I'm planning to start my big data consultancy and trying to come up with an initial product that suits my skills.
I've been working with big data frameworks for a few years, especially Apache Spark, (an analytics engine) with which I have a lot of experience.
My idea is a data processing / analytics service available to companies with a lot of data that they can't process themselves. It would include ETL reporting and live streaming (both can be done using Spark).
Scenario 1: A market research company prints impressions to a log file and accumulate 10TB of new data every day. They want to analyse this data and receive a report of the results on a daily basis but they don't have the hardware or the know-how. They hire me and give me access to their S3 bucket so can I create the spark job and generate the report every day using my own AWS Spark cluster. The company has no idea and don't care how I generate the report.

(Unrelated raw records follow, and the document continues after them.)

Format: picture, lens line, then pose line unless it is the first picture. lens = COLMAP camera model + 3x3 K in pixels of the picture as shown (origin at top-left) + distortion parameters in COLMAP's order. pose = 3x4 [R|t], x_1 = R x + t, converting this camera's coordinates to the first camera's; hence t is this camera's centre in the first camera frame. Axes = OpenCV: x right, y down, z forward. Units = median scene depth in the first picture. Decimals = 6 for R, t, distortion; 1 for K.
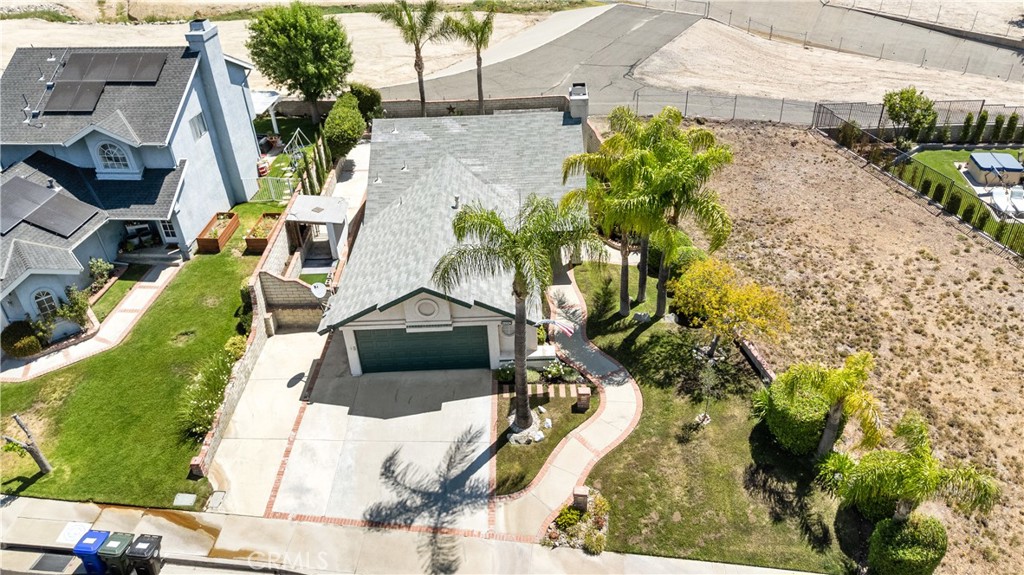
lens RADIAL K [[757.1, 0, 511.7], [0, 757.1, 292.5], [0, 0, 1]] dist [0.057436, -0.048463]
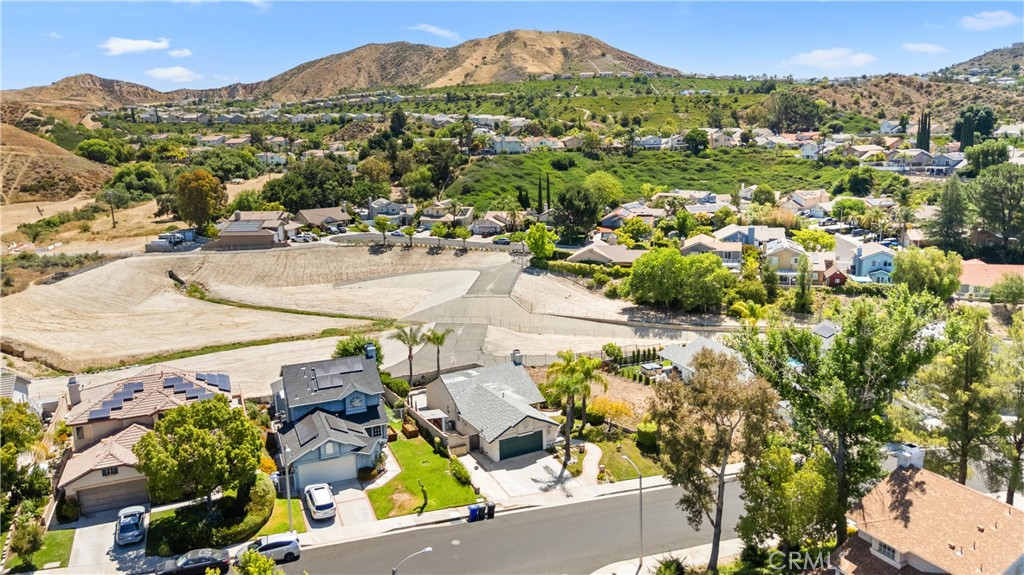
lens RADIAL K [[757.1, 0, 511.7], [0, 757.1, 292.5], [0, 0, 1]] dist [0.057436, -0.048463]
pose [[0.879672, -0.077359, 0.469246, -1.370249], [0.254175, 0.910417, -0.326398, 0.455786], [-0.401960, 0.406394, 0.820532, -1.404341]]
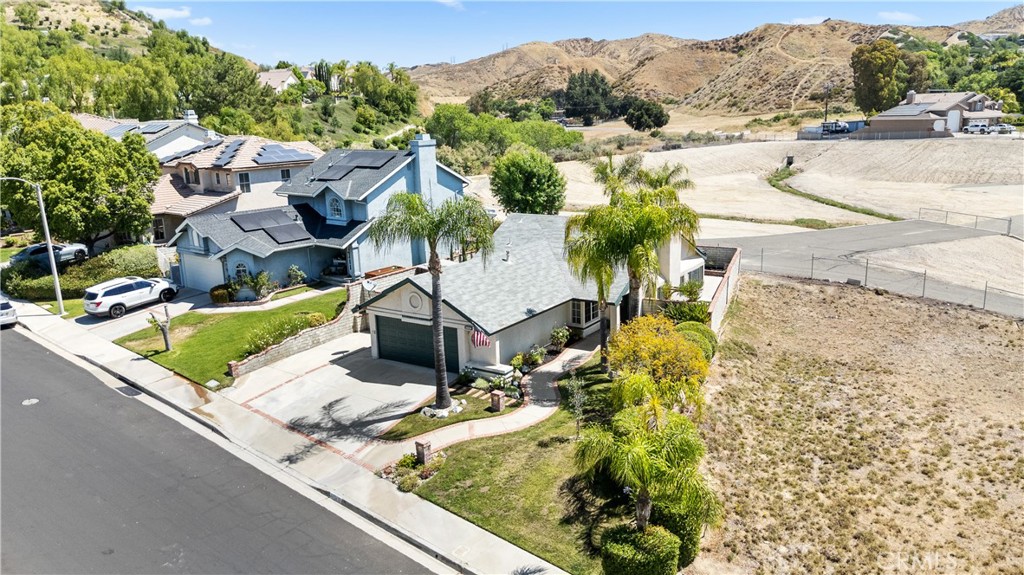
lens RADIAL K [[757.1, 0, 511.7], [0, 757.1, 292.5], [0, 0, 1]] dist [0.057436, -0.048463]
pose [[0.827225, 0.148441, -0.541907, 0.666321], [-0.317542, 0.919187, -0.232943, 0.238026], [0.463536, 0.364775, 0.807511, 0.060751]]
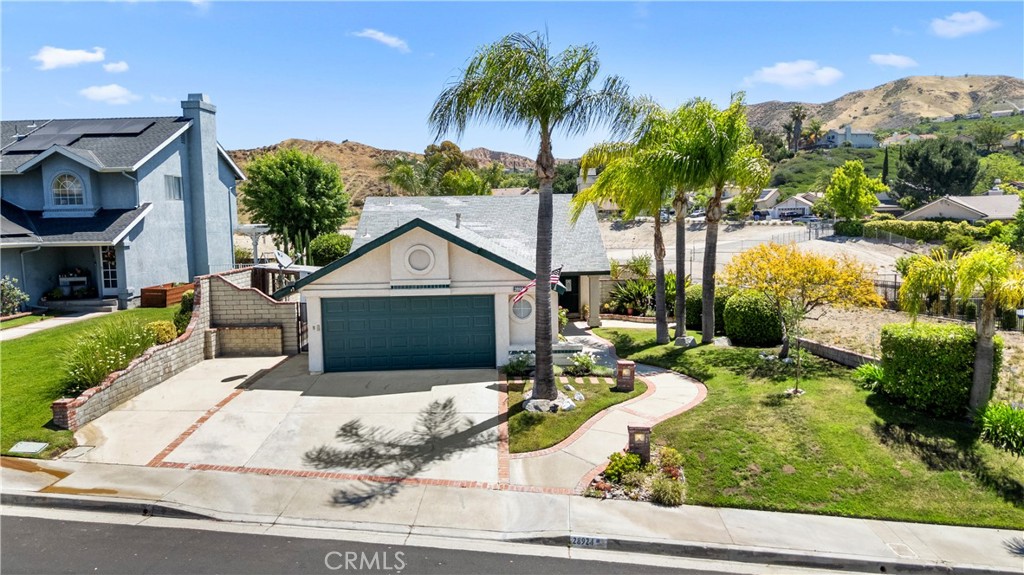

Scenario 2: A company needs a live view of an aggregated measure based on new data inserted into a Mongo database in the last hour. They give me access to the database, I write the streaming job and run it on my standalone Spark cluster and expose the results via a REST endpoint. Their front end guys can then generate fancy graphs from this aggregated data.
So basically I would only handle the data processing part based on their needs. I wouldn't provide insights or in depth analytics they didn't ask for, wouldn't provide charts or any kind of front end either. Just crunch the data for them using either my own hardware or AWS.
So is this too niche or does it sound workable?